The exercise: Substitute "shows" for "indicates" everywhere it occurs in the records, and write the records out again with everything else unchanged. Leave the pictures out.
━━ Materials provided
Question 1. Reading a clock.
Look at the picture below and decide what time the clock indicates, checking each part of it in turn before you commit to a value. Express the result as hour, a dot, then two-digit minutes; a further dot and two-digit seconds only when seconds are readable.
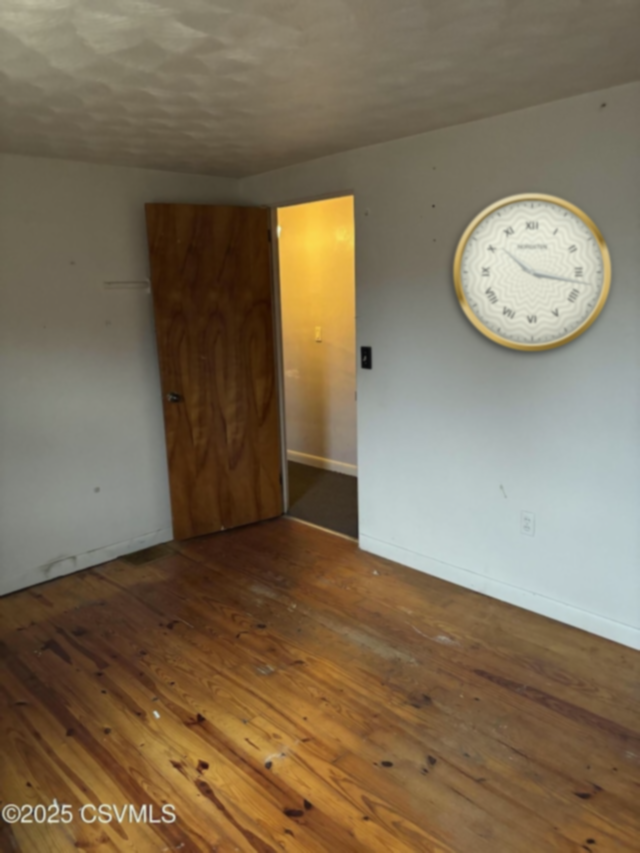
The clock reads 10.17
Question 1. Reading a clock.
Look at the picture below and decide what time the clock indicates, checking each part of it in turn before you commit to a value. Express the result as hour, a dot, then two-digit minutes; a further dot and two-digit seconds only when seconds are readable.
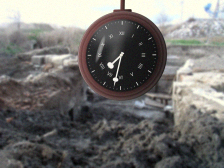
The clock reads 7.32
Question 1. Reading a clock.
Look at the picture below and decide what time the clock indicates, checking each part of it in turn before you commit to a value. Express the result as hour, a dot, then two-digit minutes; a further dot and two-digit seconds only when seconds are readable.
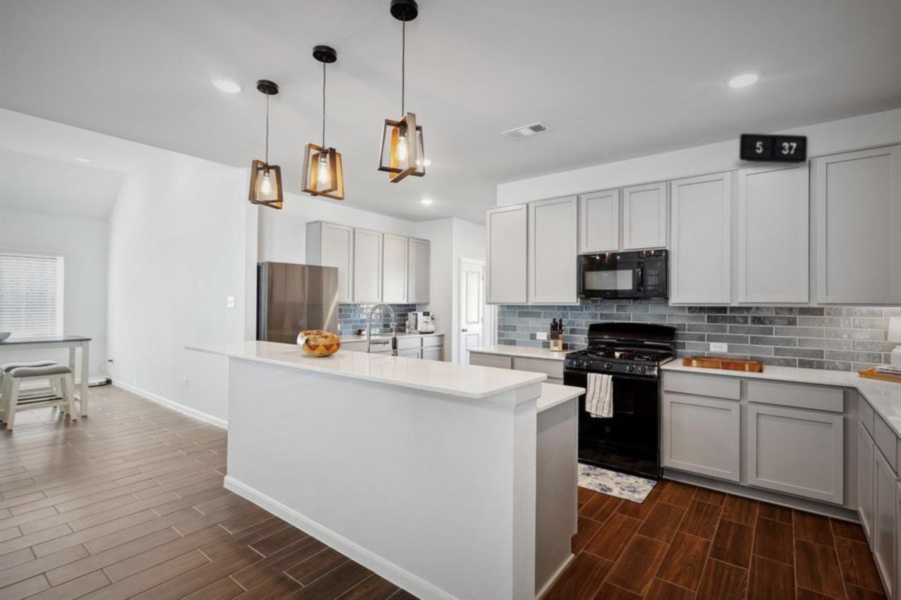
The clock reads 5.37
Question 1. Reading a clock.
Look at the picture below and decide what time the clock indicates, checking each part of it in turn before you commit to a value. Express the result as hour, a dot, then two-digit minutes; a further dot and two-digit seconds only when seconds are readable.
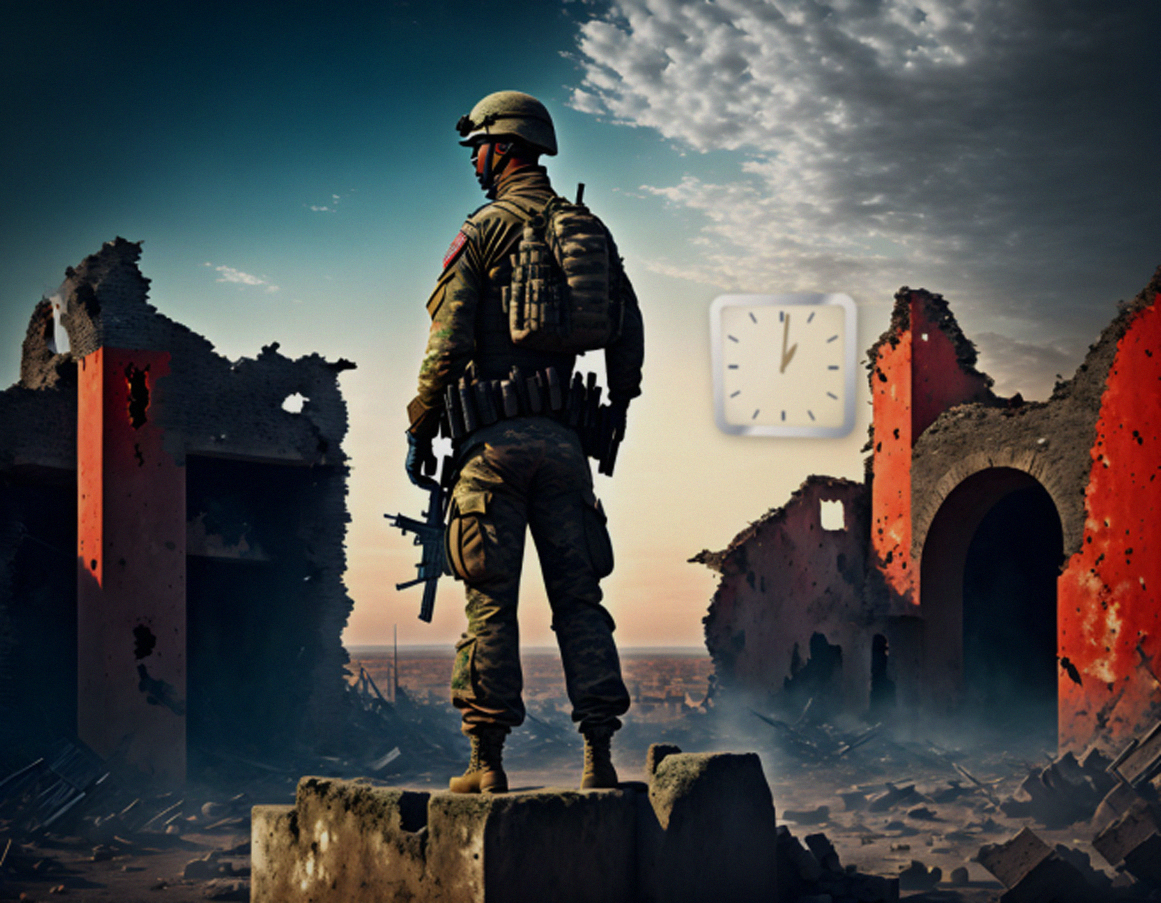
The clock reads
━━━━
Written reply:
Question 1. Reading a clock.
Look at the picture below and decide what time the clock shows, checking each part of it in turn before you commit to a value. Express the result as hour, a dot, then two-digit minutes; a further dot and two-digit seconds only when seconds are readable.
The clock reads 10.17
Question 1. Reading a clock.
Look at the picture below and decide what time the clock shows, checking each part of it in turn before you commit to a value. Express the result as hour, a dot, then two-digit minutes; a further dot and two-digit seconds only when seconds are readable.
The clock reads 7.32
Question 1. Reading a clock.
Look at the picture below and decide what time the clock shows, checking each part of it in turn before you commit to a value. Express the result as hour, a dot, then two-digit minutes; a further dot and two-digit seconds only when seconds are readable.
The clock reads 5.37
Question 1. Reading a clock.
Look at the picture below and decide what time the clock shows, checking each part of it in turn before you commit to a value. Express the result as hour, a dot, then two-digit minutes; a further dot and two-digit seconds only when seconds are readable.
The clock reads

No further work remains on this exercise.